**TASK DESCRIPTION**
Turn the records below into a two-column CSV with the headers "prompt" and "settings" and one row per record. Put each record's text in one quoted field and its answer in another, with line breaks changed to spaces and the pictures left out.

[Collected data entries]
+ + +

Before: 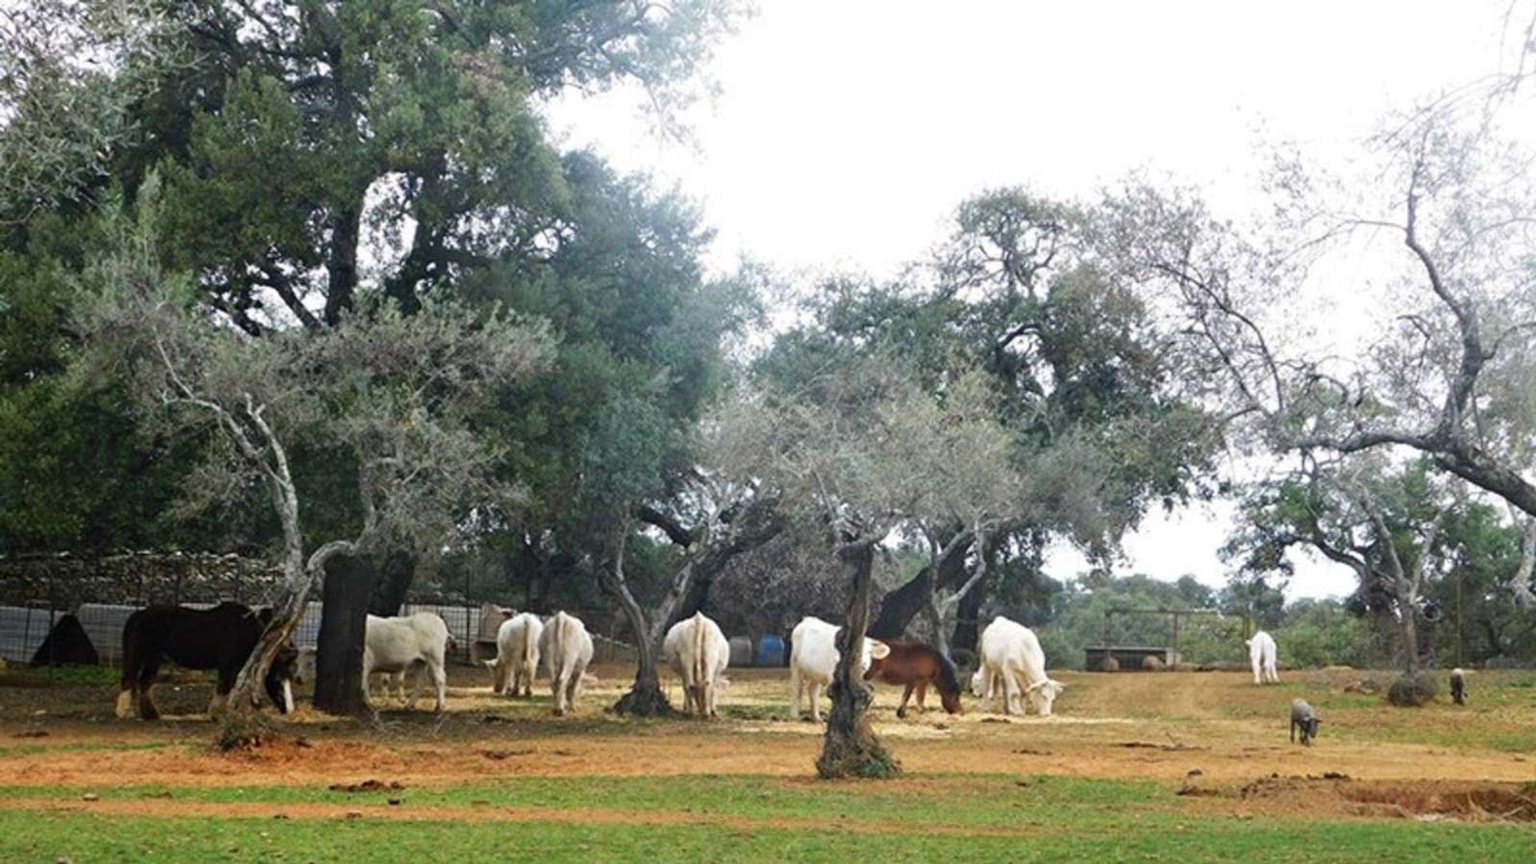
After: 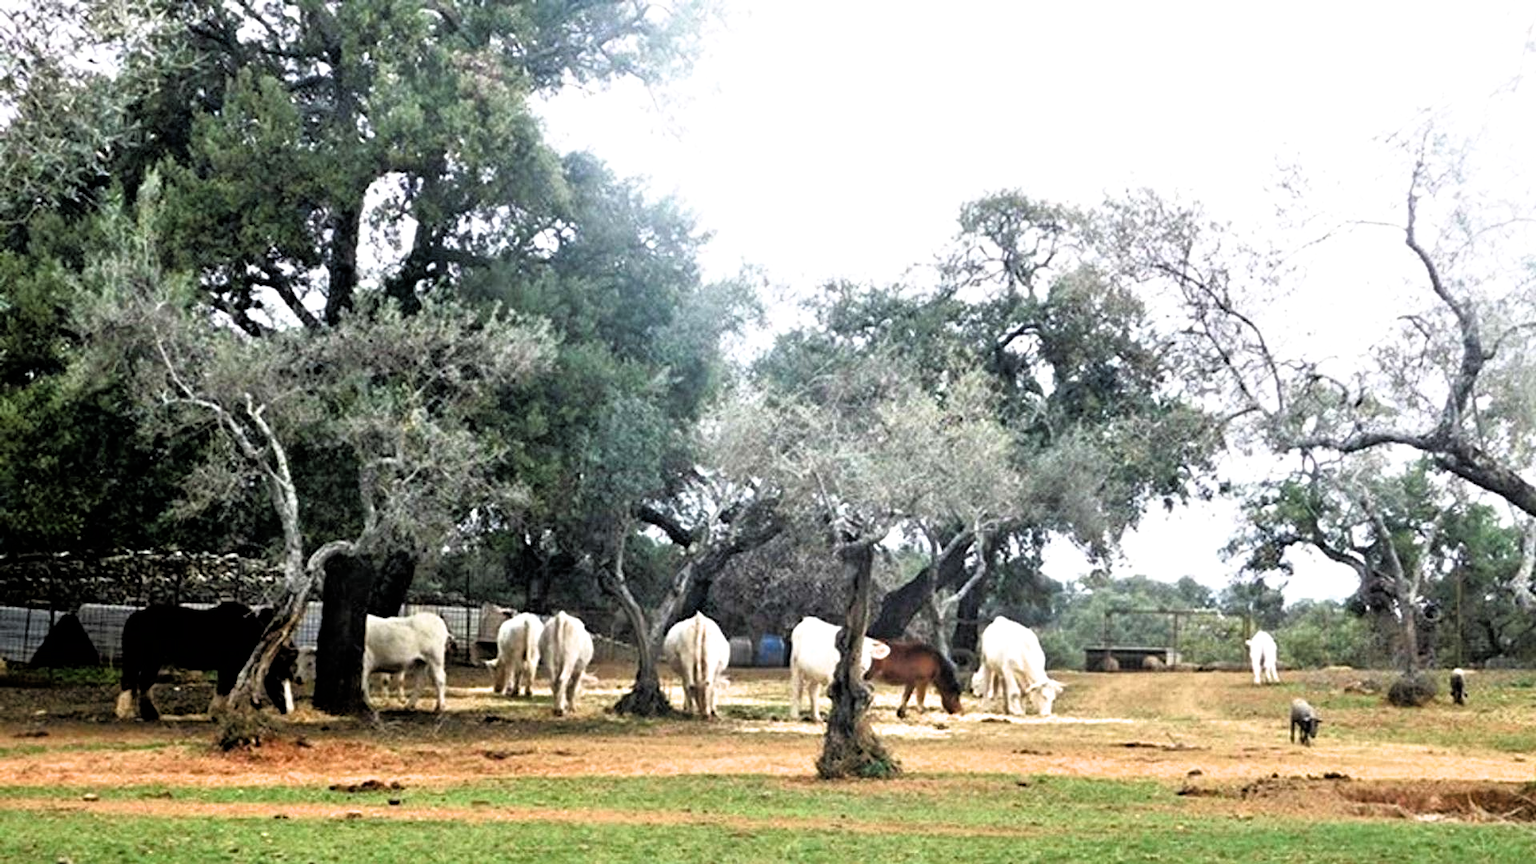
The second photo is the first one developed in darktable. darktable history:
filmic rgb: black relative exposure -3.62 EV, white relative exposure 2.14 EV, hardness 3.63
tone equalizer: -8 EV 1 EV, -7 EV 0.971 EV, -6 EV 1.03 EV, -5 EV 0.997 EV, -4 EV 1.02 EV, -3 EV 0.759 EV, -2 EV 0.483 EV, -1 EV 0.276 EV
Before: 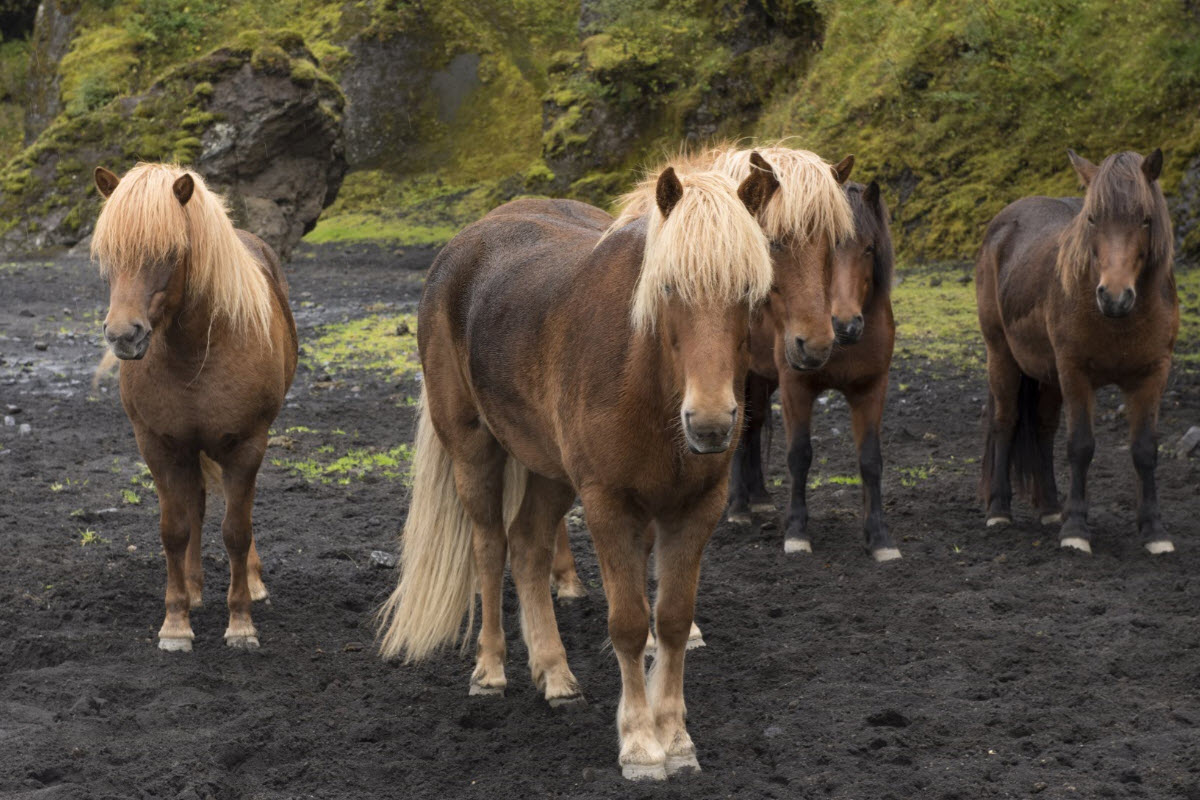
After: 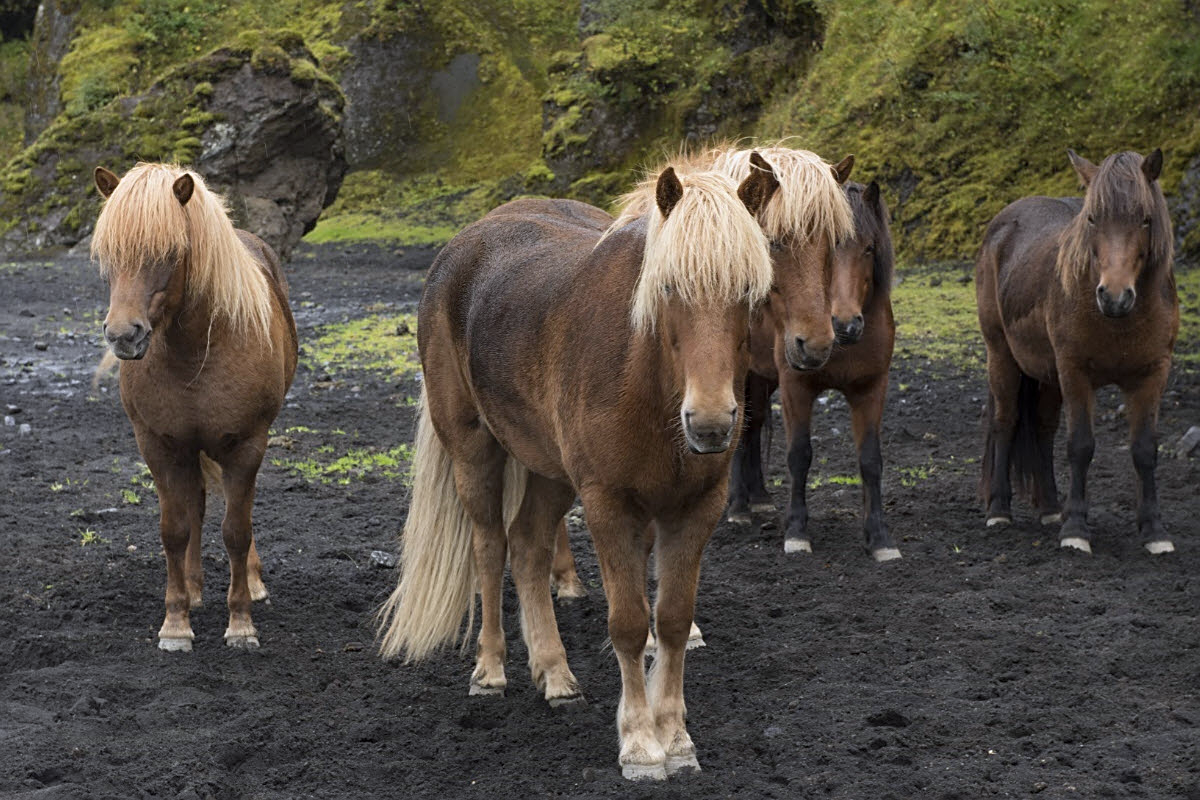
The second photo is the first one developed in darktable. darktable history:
white balance: red 0.967, blue 1.049
sharpen: on, module defaults
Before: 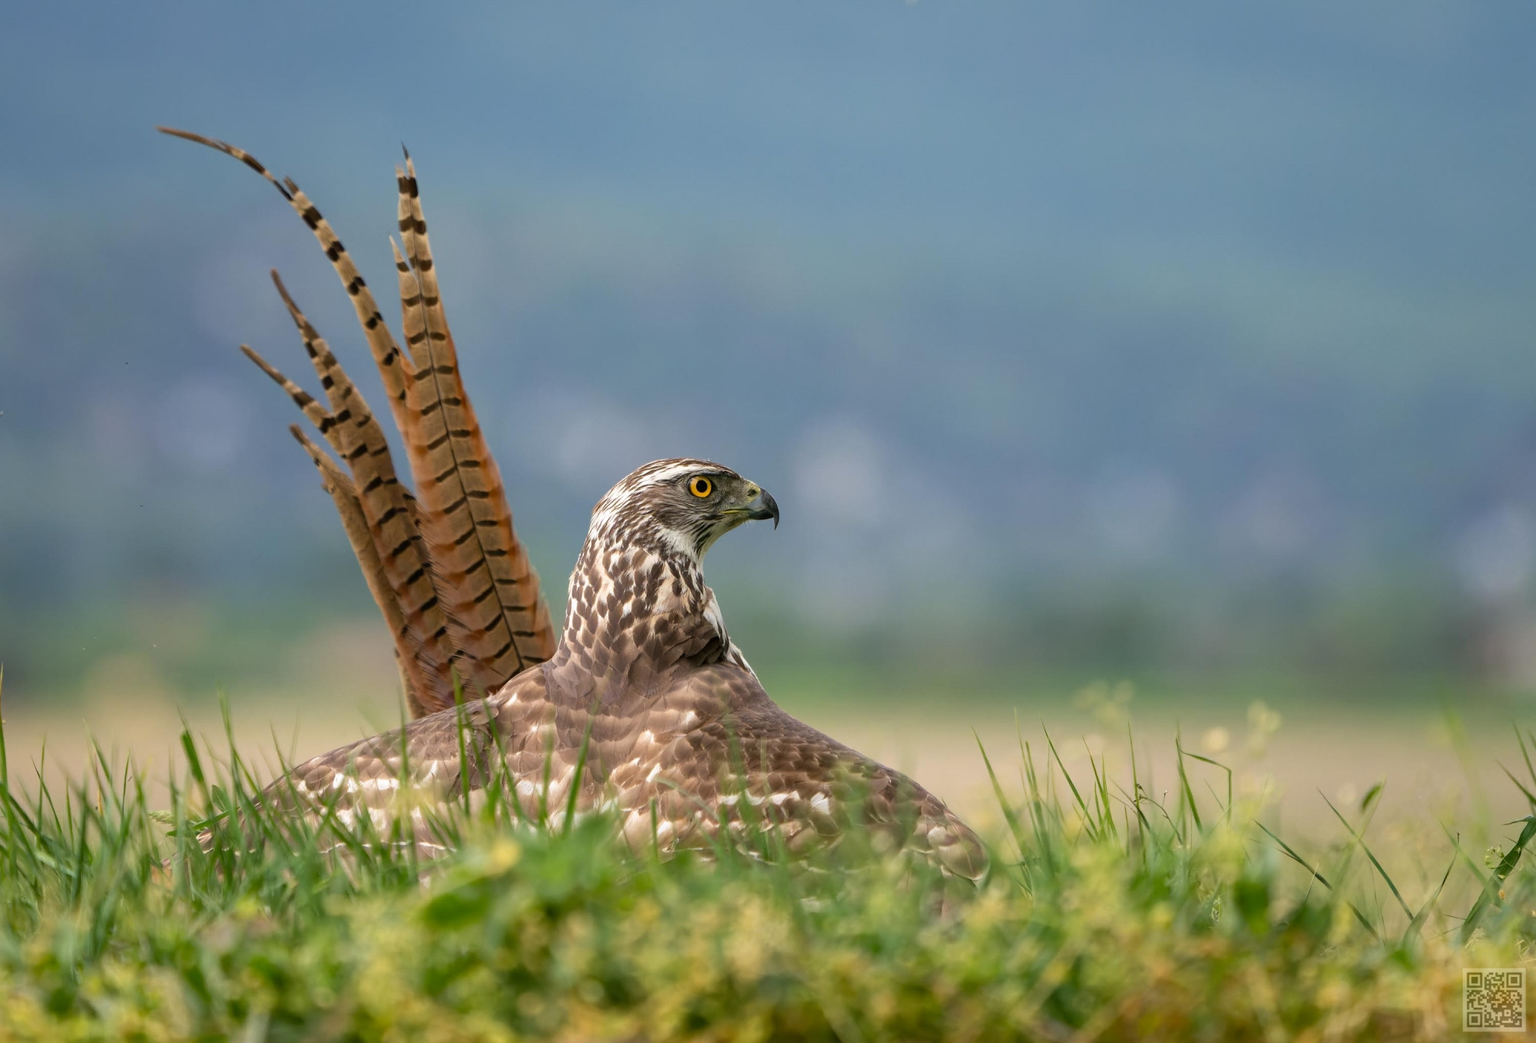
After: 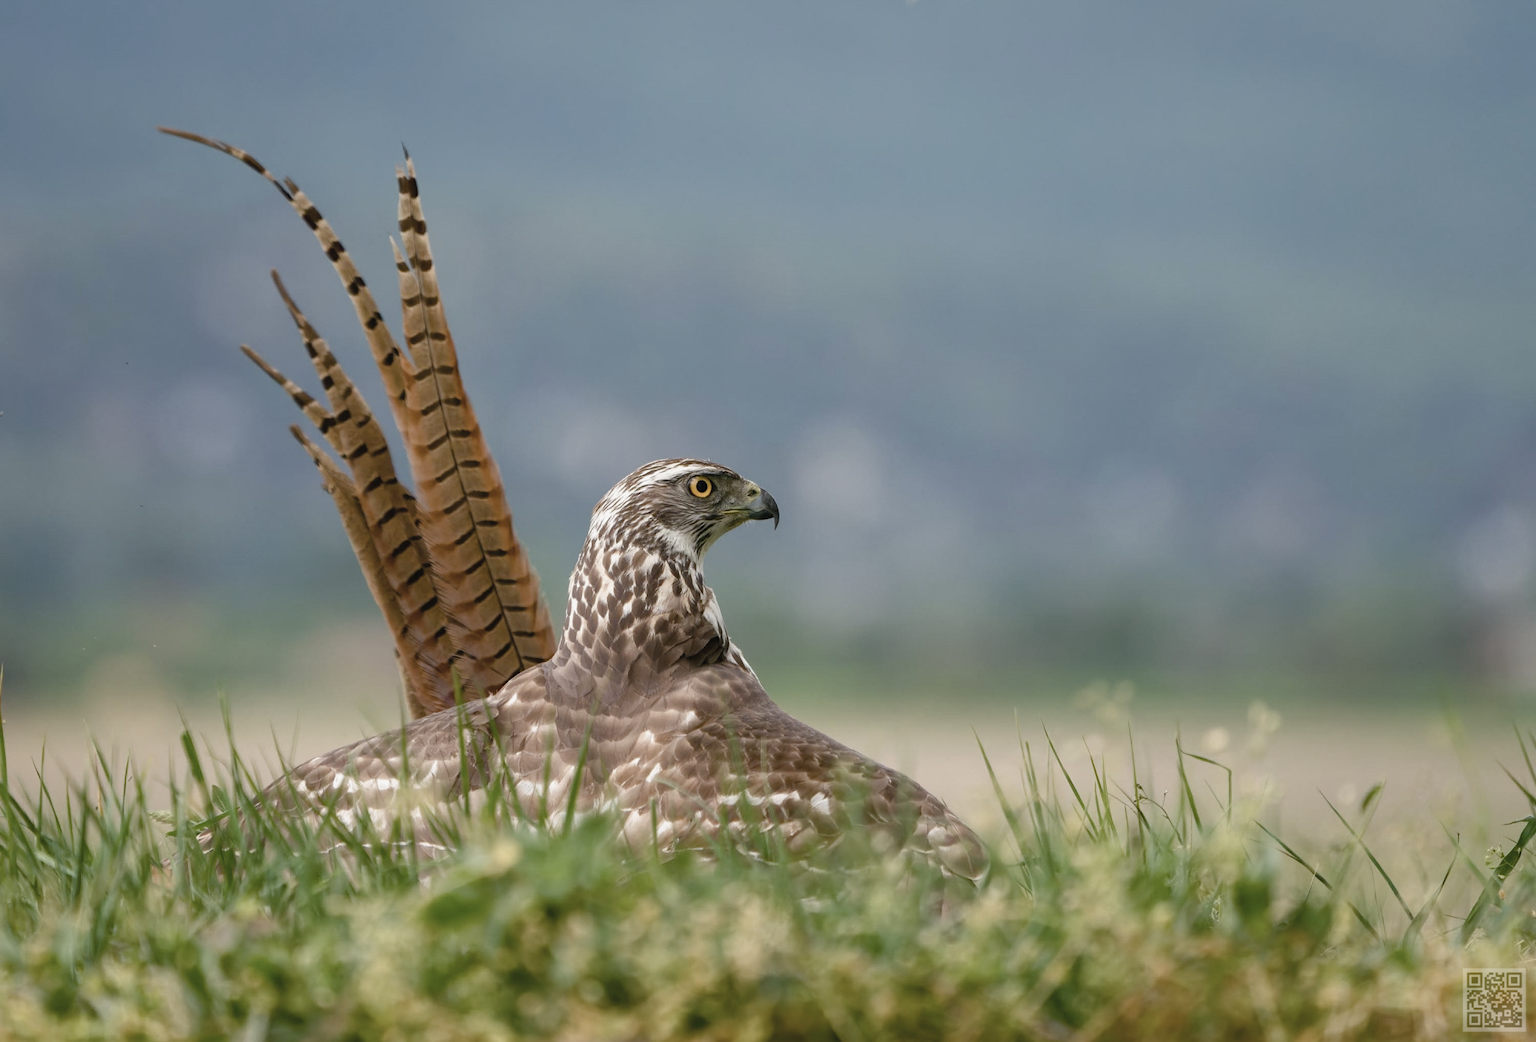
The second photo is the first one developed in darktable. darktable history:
contrast brightness saturation: contrast -0.049, saturation -0.41
color balance rgb: perceptual saturation grading › global saturation 14.073%, perceptual saturation grading › highlights -30.813%, perceptual saturation grading › shadows 51.266%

+ + +

**WRITTEN ANSWER**
prompt,settings
"Before: After: The second photo is the first one developed in darktable. darktable history:","filmic rgb: black relative exposure -3.62 EV, white relative exposure 2.14 EV, hardness 3.63 tone equalizer: -8 EV 1 EV, -7 EV 0.971 EV, -6 EV 1.03 EV, -5 EV 0.997 EV, -4 EV 1.02 EV, -3 EV 0.759 EV, -2 EV 0.483 EV, -1 EV 0.276 EV"
"Before: After: The second photo is the first one developed in darktable. darktable history:","white balance: red 0.967, blue 1.049 sharpen: on, module defaults"
"Before: After: The second photo is the first one developed in darktable. darktable history:","contrast brightness saturation: contrast -0.049, saturation -0.41 color balance rgb: perceptual saturation grading › global saturation 14.073%, perceptual saturation grading › highlights -30.813%, perceptual saturation grading › shadows 51.266%"